73 En raison de l’existence de potentiels rédox propres à chacun des couples rédox actifs au sein des compartiments subcellulaires, il est difficile de définir une valeur globale de l’état rédox cellulaire. Dans le cytosol et la mitochondrie, la NADP et le glutathion définissent un état rédox de l’ordre de -250 mV à -300 mV au sein de ces compartiments. L’état rédox du stroma chloroplastique à la lumière est un peu plus négatif, en raison des ferrédoxines qui conduisent les réactions de réduction, celle du NADP+ notamment (Asada, 1999; Setterdahl et al., 2003; Foyer & Noctor, 2005).

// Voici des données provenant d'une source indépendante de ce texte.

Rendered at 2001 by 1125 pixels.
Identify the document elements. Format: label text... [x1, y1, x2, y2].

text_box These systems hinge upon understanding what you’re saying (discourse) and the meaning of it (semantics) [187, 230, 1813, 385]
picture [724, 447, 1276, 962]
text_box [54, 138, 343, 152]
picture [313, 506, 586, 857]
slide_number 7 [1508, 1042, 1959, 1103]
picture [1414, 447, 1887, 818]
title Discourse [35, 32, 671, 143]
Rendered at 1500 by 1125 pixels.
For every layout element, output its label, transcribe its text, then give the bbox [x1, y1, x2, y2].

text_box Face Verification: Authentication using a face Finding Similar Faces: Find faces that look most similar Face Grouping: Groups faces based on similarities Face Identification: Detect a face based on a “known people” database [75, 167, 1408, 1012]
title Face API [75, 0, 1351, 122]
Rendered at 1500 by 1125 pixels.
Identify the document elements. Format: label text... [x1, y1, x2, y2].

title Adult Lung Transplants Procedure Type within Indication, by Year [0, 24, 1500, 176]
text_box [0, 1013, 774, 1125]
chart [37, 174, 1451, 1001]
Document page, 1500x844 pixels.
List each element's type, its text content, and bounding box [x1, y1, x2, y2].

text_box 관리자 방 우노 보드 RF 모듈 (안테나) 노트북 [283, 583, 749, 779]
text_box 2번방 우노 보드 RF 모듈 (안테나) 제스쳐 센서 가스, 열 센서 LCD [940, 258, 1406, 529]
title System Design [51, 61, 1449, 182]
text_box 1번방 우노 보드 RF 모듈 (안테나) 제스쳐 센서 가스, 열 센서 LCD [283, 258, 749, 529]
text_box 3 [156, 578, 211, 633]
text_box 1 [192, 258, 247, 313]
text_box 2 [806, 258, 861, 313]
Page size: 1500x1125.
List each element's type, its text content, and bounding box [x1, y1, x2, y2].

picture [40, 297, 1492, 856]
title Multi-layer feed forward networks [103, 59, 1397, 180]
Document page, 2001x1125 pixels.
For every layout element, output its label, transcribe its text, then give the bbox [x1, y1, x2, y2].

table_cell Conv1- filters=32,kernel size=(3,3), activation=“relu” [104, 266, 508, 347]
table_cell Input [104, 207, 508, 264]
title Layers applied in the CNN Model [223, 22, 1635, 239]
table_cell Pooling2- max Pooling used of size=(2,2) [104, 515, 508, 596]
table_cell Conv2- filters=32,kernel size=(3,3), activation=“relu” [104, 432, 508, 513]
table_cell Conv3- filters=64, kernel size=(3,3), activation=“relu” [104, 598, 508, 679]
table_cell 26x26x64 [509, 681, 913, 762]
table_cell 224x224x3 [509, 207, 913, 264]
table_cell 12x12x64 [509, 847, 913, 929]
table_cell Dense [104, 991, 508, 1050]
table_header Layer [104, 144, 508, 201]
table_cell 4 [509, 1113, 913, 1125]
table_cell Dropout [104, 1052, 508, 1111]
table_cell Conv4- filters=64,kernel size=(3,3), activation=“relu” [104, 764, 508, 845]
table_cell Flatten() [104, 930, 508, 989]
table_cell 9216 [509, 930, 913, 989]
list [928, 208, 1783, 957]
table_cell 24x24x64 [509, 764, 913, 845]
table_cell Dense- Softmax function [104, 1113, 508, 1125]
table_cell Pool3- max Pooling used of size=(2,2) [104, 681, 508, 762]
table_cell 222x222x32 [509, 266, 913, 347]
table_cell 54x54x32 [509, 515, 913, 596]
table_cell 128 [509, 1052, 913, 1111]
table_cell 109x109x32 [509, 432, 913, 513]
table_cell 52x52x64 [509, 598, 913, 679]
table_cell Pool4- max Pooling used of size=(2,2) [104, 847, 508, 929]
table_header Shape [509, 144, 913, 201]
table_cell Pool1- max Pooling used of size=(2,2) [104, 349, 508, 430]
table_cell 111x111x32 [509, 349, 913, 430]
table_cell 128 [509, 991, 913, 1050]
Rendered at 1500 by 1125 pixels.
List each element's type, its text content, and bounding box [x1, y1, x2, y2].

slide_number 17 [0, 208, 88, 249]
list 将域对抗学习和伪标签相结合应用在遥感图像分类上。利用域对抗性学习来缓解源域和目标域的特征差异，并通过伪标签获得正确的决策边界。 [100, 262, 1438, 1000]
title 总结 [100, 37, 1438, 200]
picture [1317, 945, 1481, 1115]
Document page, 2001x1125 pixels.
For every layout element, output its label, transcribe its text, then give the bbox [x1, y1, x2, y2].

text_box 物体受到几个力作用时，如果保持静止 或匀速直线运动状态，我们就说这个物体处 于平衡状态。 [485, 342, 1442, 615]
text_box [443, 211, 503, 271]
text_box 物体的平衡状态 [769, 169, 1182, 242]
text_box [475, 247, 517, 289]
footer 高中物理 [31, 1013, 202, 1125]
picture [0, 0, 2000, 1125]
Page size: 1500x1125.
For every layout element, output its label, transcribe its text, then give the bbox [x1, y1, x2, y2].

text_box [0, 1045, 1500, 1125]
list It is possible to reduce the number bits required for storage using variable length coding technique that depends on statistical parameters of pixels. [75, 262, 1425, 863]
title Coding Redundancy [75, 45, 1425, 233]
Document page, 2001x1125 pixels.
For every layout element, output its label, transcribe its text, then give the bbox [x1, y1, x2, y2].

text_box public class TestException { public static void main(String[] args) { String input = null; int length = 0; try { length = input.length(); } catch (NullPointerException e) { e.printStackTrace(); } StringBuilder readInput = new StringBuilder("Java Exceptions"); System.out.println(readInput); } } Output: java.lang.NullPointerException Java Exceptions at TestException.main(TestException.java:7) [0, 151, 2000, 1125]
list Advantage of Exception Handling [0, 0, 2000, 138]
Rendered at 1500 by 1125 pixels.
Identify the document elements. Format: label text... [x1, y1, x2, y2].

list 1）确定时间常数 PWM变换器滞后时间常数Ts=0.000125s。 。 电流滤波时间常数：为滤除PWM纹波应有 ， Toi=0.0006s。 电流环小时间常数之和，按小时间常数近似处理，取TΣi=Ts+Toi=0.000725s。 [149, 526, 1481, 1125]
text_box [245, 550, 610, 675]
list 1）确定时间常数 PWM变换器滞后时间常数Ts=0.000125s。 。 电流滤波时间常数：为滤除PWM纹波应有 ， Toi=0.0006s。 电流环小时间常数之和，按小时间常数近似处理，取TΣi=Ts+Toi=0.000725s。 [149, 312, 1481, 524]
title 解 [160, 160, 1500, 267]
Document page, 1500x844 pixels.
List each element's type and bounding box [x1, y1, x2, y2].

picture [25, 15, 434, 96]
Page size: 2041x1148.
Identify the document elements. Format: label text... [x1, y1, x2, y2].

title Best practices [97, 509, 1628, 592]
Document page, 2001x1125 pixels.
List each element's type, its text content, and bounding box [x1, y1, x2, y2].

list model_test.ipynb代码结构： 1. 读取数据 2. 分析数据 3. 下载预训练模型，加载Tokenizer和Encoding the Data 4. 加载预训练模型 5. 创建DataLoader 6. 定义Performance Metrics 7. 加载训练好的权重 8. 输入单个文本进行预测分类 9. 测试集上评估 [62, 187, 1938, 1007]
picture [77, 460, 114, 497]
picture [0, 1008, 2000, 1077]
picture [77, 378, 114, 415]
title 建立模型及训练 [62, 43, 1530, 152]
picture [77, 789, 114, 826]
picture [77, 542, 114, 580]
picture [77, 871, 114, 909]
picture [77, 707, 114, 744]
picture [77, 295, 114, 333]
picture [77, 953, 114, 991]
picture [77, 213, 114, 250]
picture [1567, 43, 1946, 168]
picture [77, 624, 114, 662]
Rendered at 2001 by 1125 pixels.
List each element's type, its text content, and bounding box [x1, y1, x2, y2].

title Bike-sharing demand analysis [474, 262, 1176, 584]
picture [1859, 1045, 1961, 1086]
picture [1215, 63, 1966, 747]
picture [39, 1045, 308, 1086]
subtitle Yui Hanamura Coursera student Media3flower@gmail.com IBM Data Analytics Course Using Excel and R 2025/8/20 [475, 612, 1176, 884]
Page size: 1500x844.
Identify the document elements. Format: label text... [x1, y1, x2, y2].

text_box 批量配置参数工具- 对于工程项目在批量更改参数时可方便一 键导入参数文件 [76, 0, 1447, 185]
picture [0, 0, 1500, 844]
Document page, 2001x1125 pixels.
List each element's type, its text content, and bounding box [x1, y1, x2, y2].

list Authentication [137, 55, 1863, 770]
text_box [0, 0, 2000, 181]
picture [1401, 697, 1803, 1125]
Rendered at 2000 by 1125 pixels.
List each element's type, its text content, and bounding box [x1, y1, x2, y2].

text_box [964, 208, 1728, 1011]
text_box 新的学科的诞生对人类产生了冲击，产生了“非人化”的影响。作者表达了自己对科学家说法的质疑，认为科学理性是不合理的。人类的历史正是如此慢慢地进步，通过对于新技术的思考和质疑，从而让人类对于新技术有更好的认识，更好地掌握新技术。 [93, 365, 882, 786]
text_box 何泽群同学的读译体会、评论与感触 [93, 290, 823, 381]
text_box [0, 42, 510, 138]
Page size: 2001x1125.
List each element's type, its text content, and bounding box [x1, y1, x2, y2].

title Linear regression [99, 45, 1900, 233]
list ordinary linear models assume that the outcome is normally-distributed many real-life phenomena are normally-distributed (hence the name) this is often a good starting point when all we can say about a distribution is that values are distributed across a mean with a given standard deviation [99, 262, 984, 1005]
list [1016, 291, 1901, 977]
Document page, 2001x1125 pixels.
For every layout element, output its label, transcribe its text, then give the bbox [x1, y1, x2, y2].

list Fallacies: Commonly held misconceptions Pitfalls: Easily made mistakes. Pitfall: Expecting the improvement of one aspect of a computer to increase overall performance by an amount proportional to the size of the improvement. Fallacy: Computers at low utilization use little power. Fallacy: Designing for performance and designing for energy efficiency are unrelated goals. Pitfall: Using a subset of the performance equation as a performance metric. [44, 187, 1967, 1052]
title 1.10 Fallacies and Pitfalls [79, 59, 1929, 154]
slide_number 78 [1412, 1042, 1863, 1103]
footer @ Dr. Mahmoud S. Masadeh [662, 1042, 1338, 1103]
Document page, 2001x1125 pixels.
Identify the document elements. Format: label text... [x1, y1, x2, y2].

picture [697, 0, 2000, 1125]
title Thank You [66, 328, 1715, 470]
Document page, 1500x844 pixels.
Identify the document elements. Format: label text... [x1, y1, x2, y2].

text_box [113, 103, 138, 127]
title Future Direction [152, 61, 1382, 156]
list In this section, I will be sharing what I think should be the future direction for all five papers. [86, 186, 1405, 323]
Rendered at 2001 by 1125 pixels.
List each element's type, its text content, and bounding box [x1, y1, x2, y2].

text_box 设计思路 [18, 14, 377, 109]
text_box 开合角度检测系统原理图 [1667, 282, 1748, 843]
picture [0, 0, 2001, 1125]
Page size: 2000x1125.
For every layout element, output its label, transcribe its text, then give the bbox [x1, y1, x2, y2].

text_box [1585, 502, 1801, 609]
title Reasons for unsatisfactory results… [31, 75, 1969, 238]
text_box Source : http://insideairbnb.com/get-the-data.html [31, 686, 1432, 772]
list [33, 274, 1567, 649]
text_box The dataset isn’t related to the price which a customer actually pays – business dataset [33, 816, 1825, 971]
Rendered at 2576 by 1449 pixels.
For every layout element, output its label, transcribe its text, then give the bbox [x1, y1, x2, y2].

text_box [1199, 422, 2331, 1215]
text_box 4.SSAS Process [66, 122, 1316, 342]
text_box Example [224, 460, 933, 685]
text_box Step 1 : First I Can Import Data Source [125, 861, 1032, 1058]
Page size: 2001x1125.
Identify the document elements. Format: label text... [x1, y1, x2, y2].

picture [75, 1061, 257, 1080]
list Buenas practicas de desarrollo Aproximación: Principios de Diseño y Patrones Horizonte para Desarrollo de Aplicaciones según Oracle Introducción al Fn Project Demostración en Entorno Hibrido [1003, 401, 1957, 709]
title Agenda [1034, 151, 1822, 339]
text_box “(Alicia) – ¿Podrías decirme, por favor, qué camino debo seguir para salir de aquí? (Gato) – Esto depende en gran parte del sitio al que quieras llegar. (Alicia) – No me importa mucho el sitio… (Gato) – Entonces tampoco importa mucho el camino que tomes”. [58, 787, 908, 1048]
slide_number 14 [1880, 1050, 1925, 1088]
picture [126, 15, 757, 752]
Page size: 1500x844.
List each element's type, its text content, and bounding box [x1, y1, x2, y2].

Le NAD(P)+ est reconverti en NAD(P)H par des systèmes enzymatiques décrits en figure 21. Une description plus détaillée des réactions enzymatiques régénérant le NADPH a déjà été abordée dans le chapitre intitulé « NAD KINASES ». La transmission de pouvoir réducteur entre compartiments subcellulaires est assurée principalement par des systèmes de navettes décrit dans le chapitre « Le passage des équivalent rédox NAD(P)/H entre les différents compartiments » (Figure 20) ainsi que par le transport des nucléotides à pyridines par des transporteurs spécialisés (Figure 19) présentés dans le chapitre « Le transport intracellulaire des nucléotides à pyridine ». De même, pour répondre à un besoin en pouvoir réducteur, notamment à la lumière ainsi qu’en situation de stress, les cellules végétales ont la capacité de stimuler la production d’enzymes clef qui contrôlent la synthèse de NAD(P) comme l’AO, la QPT, la NaMNAT et les NAD kinases (voir chapitre « Les voies de synthèse du NAD chez les plantes »). Chez les plantes le passage à la lumière induit la production de NAD kinase (Tezuka & Yamamoto, 1975) qui permet la synthèse de NADPH dans le chloroplaste, laquelle est indispensable à la synthèse de chlorophylle et à la fixation du carbone (Chai et al., 2005).